Aminoglycoside antibiotics (AGAs) exhibit nephrotoxicity primarily in the proximal tubule (PT). We have previously shown that the extracellular calcium sensing receptor (CaR), which is stimulated by AGAs including gentamicin and neomycin, is expressed on the apical membrane of rat proximal tubules and in proximal tubular-derived cell lines. To investigate whether altered CaR expression accompanies AGA treatment, we studied the effect of chronic gentamicin administration on the CaR content of a membrane fraction of renal cortex. This fraction is known to be enriched (85-90 %) for PT brush-border vesicles but includes proximal and distal intracellular vesicles (Biber et al. 1981).

Male Sprague-Dawley rats received single, daily, subcutaneous injections of either 50 mg kg^-1 gentamicin or 0.9 % saline vehicle for 1, 3 or 6 days according to the provisions of the UK Animal Procedures Act (1986). Animals were humanely killed by cervical dislocation either under anaesthesia using pentobarbitone (50 mg kg^-1 I.P.) or following stunning. Kidneys were collected and brush-border vesicle-enriched membranes (BBM) prepared from cortex as described by Biber et al. (1981). Protein equivalent aliquots of BBM from control and gentamicin-treated rats were processed for semi-quantitative immunoblotting using an antibody to CaR. In addition, the expression levels of the divalent metal transporter, DMT1, present in the PT (Ferguson et al. 2001), and that of a distal tubule-marker, the sodium chloride co-transporter NCCT, were also tested. Relative immunoreactivity was quantified by densitometry and expressed as percentage change ± S.E.M., with statistical significance determined by paired t test (N = 3-4 unless otherwise stated).

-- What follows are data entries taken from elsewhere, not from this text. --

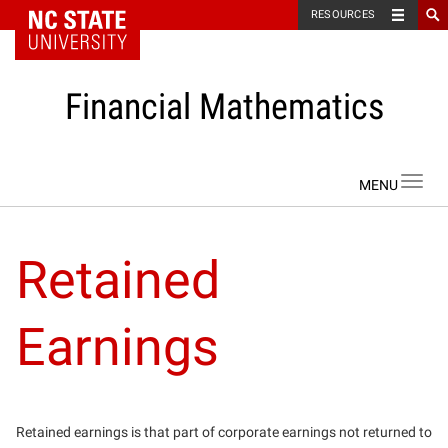
NC State Home
RESOURCES
Financial Mathematics
Skip to content
Toggl
navig
Retained
Earnings
Retained earnings is that part of corporate earnings not returned to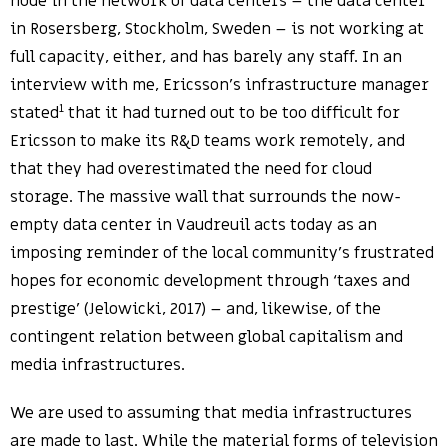
node in the network of data centers – the data center
in Rosersberg, Stockholm, Sweden – is not working at
full capacity, either, and has barely any staff. In an
interview with me, Ericsson’s infrastructure manager
1
stated
that it had turned out to be too difficult for
Ericsson to make its R&D teams work remotely, and
that they had overestimated the need for cloud
storage. The massive wall that surrounds the now-
empty data center in Vaudreuil acts today as an
imposing reminder of the local community’s frustrated
hopes for economic development through ‘taxes and
prestige’ (Jelowicki, 2017) – and, likewise, of the
contingent relation between global capitalism and
media infrastructures.
We are used to assuming that media infrastructures
are made to last. While the material forms of television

The CaR content of BBM was not significantly changed 24 h after a single gentamicin injection, but was reduced at day 3 (-23 ± 5 %) with the change tending towards significance (P = 0.07) and was normal again by day 6 (-10 ± 8 %, n.s.).

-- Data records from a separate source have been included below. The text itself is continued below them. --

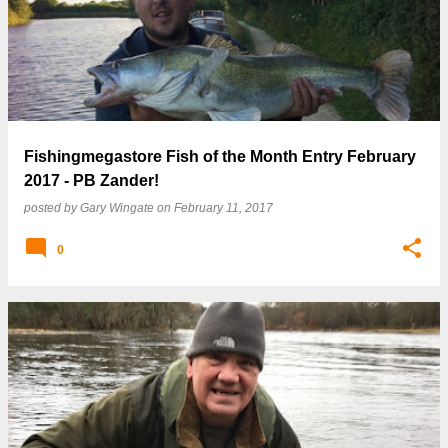
Fishingmegastore Fish of the Month Entry February
2017 - PB Zander!
posted by
Gary Wingate
on
February 11, 2017
0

The expression of DMT1 in BBM was also unchanged on day 1 (-3 ± 10 %, n.s.) but was elevated on day 3 (+48 ± 1 %, P < 0.02), remaining elevated at day 6 (+109 ± 40 %, P < 0.05). This was confirmed by immunofluorescence microscopy, which showed elevated intracellular anti-DMT1 immunoreactivity in proximal tubule of rats treated with gentamicin for 6 days. Expression of NCCT was unchanged at both time points tested (day 1, -3 ± 9 %, n.s.; day 3, +5 ± 12 %, n.s.; n = 2-3).

These data demonstrate altered CaR and DMT1 expression, but not that of NCCT, in renal cortex resulting from chronic gentamicin treatment. Changes in CaR expression could account for the hypercalciuria and hypermagnesiuria, which frequently accompany AGA treatment. In addition, upregulation of DMT1, known to transport iron in the kidney (Ferguson et al. 2001), could alter iron homeostasis and therefore contribute to iron-mediated free radical formation. Finally, it will be necessary to determine whether the apparent CaR downregulation is a direct result of chronic receptor activation or a downstream effect of gentamicin exposure. Work is currently underway to test these hypotheses.

This work was supported by a grant from The Wellcome Trust.